> _What the exercise asks_:
Reproduce, exactly, the lines of the material below from the line containing "ring pip: (164, 268)" through the line containing "middle mcp: (243, 290)", with both end lines included and nothing else.

= = = =

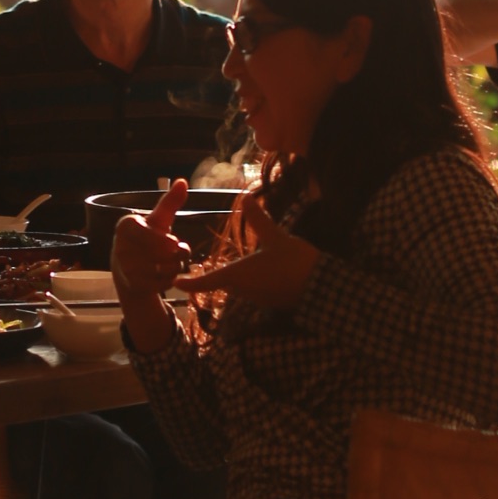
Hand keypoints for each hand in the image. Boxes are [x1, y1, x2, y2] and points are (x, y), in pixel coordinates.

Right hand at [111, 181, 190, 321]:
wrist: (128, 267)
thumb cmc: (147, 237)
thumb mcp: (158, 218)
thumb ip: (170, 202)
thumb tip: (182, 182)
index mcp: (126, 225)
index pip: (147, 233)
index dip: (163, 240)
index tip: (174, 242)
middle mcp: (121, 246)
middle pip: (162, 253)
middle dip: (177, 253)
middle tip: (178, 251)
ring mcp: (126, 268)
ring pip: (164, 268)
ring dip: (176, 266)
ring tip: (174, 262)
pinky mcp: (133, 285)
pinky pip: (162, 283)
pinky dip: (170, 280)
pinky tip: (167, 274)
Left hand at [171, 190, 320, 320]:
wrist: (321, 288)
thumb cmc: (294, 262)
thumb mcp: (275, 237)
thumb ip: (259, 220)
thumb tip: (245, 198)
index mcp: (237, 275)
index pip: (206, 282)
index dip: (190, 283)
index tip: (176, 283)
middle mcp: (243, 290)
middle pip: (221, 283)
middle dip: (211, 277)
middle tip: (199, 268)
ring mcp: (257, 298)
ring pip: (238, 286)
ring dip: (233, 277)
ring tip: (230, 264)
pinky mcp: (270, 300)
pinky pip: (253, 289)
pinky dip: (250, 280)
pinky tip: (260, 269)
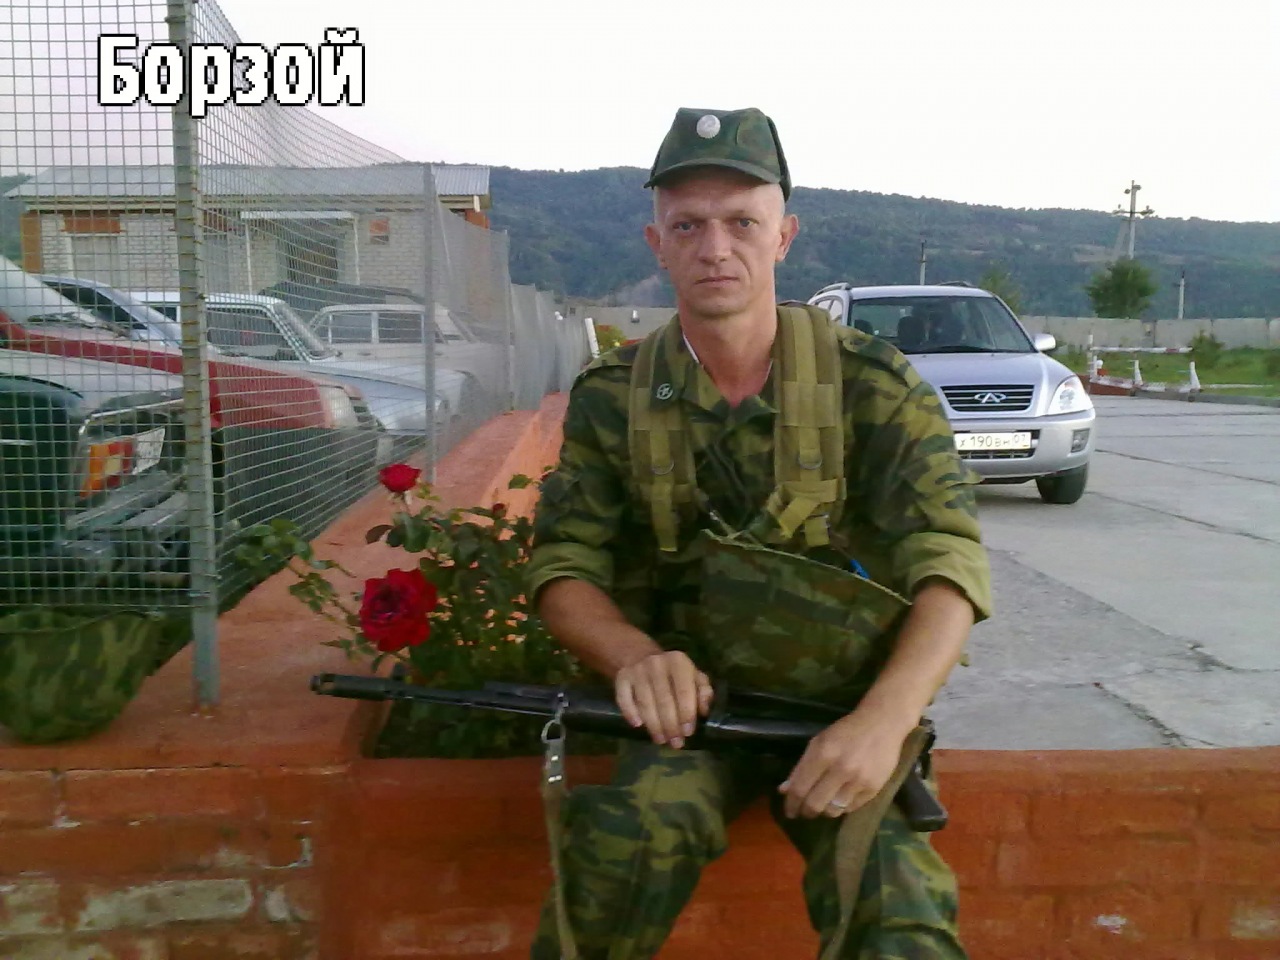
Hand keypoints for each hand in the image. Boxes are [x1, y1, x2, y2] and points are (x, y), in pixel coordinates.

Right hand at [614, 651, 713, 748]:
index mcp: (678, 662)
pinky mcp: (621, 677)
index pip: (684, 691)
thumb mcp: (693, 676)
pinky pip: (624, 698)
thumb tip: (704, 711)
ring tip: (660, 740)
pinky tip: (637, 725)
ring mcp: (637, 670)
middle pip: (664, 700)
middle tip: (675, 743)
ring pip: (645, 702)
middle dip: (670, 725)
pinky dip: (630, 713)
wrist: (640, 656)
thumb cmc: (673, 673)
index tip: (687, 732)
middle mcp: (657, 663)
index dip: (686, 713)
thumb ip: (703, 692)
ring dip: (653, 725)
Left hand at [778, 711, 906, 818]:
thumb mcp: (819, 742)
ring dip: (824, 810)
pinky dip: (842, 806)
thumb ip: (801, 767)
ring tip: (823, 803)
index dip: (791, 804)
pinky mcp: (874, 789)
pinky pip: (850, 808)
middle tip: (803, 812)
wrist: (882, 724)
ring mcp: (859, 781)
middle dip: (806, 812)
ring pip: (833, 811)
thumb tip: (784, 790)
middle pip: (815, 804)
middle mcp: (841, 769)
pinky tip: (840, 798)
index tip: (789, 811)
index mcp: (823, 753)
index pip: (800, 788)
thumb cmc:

= = = =

> _Your response_:
ring pip: (164, 268)
ring dip: (176, 266)
ring tip: (174, 262)
pinky mcp: (133, 285)
pinky pip: (162, 283)
pinky dip: (170, 280)
pinky tip: (167, 274)
Left hand at [171, 190, 320, 320]:
wrist: (321, 288)
thumb cmc: (294, 262)
thumb mcp: (275, 237)
thumb ip: (259, 220)
thumb tip: (245, 198)
index mcp: (237, 275)
index pip: (206, 282)
index dip: (190, 283)
index tip: (176, 283)
middle mcp: (243, 290)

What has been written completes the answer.